[TASKS TO PERFORM]
1. In the ISO settings post, repeat the passage from "When using FILM" up to and including "in the image.".
2. According to the ISO settings post, what does the increased sensitivity of higher ISO film bring about in the image?
3. List every word or phrase that the ISO settings post places inside quotation marks.

[SOURCE TEXT]
═══

More ISO Settings Misinformation

More ISO Settings Misinformation

This WAS going to be a post about exposure…….!

But, this morning I was on the Facebook page of a friend where I came across a link he’d shared to this page which makes a feature of this diagram:

exposure

Please Note: I’m “hot linking” this image so’s not to be accused of theft!

This style of schematic for the Exposure Triangle is years old and so is nothing new.

When using FILM the ISO value IS a measure of sensitivity to light – that of the film, in other words its SPEED.  Higher ISO film is more sensitive to light than lower ISO film, and the increased sensitivity brings about larger ‘grain’ in the image.

When we talk ‘digital photography’ however the ISO value HAS NOTHING TO WITH SENSITIVITY TO LIGHT – of anything inside your camera, including the damn sensor.

═══

[PROVIDED MATERIAL]
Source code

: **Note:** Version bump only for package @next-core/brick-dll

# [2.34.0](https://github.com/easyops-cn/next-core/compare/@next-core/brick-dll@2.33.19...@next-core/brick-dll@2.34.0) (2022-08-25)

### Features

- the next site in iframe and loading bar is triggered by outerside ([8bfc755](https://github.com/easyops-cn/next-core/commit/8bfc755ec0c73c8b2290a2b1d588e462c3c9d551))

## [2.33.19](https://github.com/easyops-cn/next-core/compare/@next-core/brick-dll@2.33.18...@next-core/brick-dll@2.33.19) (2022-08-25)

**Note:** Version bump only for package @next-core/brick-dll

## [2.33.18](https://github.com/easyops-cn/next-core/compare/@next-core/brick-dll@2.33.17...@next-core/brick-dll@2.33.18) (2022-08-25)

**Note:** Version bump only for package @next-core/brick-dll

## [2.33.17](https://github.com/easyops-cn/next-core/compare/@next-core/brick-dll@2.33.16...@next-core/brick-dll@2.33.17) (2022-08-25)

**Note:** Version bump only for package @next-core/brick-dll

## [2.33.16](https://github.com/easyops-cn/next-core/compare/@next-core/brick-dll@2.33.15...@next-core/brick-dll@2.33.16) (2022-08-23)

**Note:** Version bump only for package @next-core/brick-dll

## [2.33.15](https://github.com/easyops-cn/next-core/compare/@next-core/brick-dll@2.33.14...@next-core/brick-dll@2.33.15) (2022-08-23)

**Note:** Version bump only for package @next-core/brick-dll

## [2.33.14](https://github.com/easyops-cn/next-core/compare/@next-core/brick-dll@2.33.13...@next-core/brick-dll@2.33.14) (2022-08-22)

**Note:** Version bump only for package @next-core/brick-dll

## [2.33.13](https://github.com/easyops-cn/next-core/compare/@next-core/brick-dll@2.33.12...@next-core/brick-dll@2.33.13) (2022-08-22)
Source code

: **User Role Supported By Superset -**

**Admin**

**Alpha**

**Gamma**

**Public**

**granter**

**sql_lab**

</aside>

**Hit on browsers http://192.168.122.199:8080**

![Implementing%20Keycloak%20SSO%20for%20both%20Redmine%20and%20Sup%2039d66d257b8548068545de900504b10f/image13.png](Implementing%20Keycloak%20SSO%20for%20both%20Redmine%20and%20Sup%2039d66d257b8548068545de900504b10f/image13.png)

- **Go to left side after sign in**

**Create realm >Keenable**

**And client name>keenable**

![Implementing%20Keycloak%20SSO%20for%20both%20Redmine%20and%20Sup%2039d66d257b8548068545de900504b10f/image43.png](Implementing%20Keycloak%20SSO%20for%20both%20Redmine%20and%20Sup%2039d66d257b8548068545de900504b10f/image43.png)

═══

[EXERCISE RESULTS]
1.
When using FILM the ISO value IS a measure of sensitivity to light – that of the film, in other words its SPEED.  Higher ISO film is more sensitive to light than lower ISO film, and the increased sensitivity brings about larger ‘grain’ in the image.

2. Larger grain.

3.
hot linking
grain
digital photography